» CONSIGNA: Transcribe completo y sin ningún cambio el texto sobre Apple y Steve Jobs que aparece a continuación.

» TEXTO SELECCIONADO:
Pero lo más fascinante de Apple ocurrió recién desde los comienzos de este siglo: con la creación del iPod redefinió la música, comprendiendo que había detrás un modelo de negocio posible para la cultura digital. Fue el primer atisbo del impacto de la tecnología móvil conectada que se vendría después. ¿Cómo hacía Jobs para comprender cuál era el futuro? Una obsesión por la forma, por el negocio y por el funcionamiento, y la increíble capacidad para generar adictos, que esperaban en la puerta de los Apple Store la salida de los nuevos productos, mientras tenían las viejas versiones en la mano. Apple es, para sus consumidores, una especie de droga. La satisfacción del deseo consumado, en las puertas de San Francisco, controlando toda la cadena de valor desde el software, al hardware pasando por la comercialización y todos los negocios asociados. Cuando Steve Jobs lanzó el iPhone en 2007, nadie podía suponer lo que él ya sabía: una horda de adictos inundó los negocios de Apple y comenzó una revolución digital que dura hasta estos días. Detrás vendrían todos los demás: Nokia, los Android, BlackBerry, siempre detrás en una carrera contra el tiempo. Pegar primero, después vendría el malón. De cualquier modo, Android –el sistema operativo para teléfonos móviles desarrollado por Google– arrancó detrás y en pocos años logró dominar el mercado, debido a su modelo descentralizado de negocio: mientras Apple apostaba a su propio aparato, Google abrió el juego y el resto de los fabricantes de celulares se subieron al fenómeno.

» MATERIAL DE ESTUDIO:
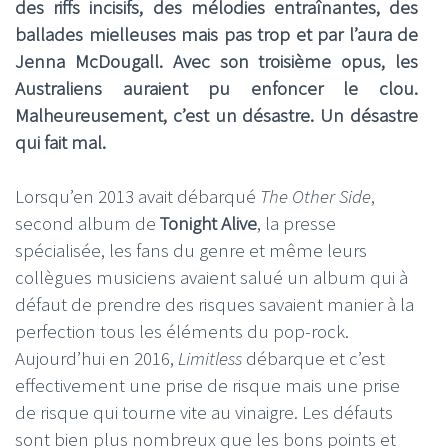
des riffs incisifs, des mélodies entraînantes, des
ballades mielleuses mais pas trop et par l’aura de
Jenna McDougall. Avec son troisième opus, les
Australiens auraient pu enfoncer le clou.
Malheureusement, c’est un désastre. Un désastre
qui fait mal.
Lorsqu’en 2013 avait débarqué
The Other Side
,
second album de
Tonight Alive
, la presse
spécialisée, les fans du genre et même leurs
collègues musiciens avaient salué un album qui à
défaut de prendre des risques savaient manier à la
perfection tous les éléments du pop-rock.
Aujourd’hui en 2016,
Limitless
débarque et c’est
effectivement une prise de risque mais une prise
de risque qui tourne vite au vinaigre. Les défauts
sont bien plus nombreux que les bons points et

» SOLUCIÓN PROPUESTA:
Pero lo más fascinante de Apple ocurrió recién desde los comienzos de este siglo: con la creación del iPod redefinió la música, comprendiendo que había detrás un modelo de negocio posible para la cultura digital. Fue el primer atisbo del impacto de la tecnología móvil conectada que se vendría después. ¿Cómo hacía Jobs para comprender cuál era el futuro? Una obsesión por la forma, por el negocio y por el funcionamiento, y la increíble capacidad para generar adictos, que esperaban en la puerta de los Apple Store la salida de los nuevos productos, mientras tenían las viejas versiones en la mano. Apple es, para sus consumidores, una especie de droga. La satisfacción del deseo consumado, en las puertas de San Francisco, controlando toda la cadena de valor desde el software, al hardware pasando por la comercialización y todos los negocios asociados. Cuando Steve Jobs lanzó el iPhone en 2007, nadie podía suponer lo que él ya sabía: una horda de adictos inundó los negocios de Apple y comenzó una revolución digital que dura hasta estos días. Detrás vendrían todos los demás: Nokia, los Android, BlackBerry, siempre detrás en una carrera contra el tiempo. Pegar primero, después vendría el malón. De cualquier modo, Android –el sistema operativo para teléfonos móviles desarrollado por Google– arrancó detrás y en pocos años logró dominar el mercado, debido a su modelo descentralizado de negocio: mientras Apple apostaba a su propio aparato, Google abrió el juego y el resto de los fabricantes de celulares se subieron al fenómeno.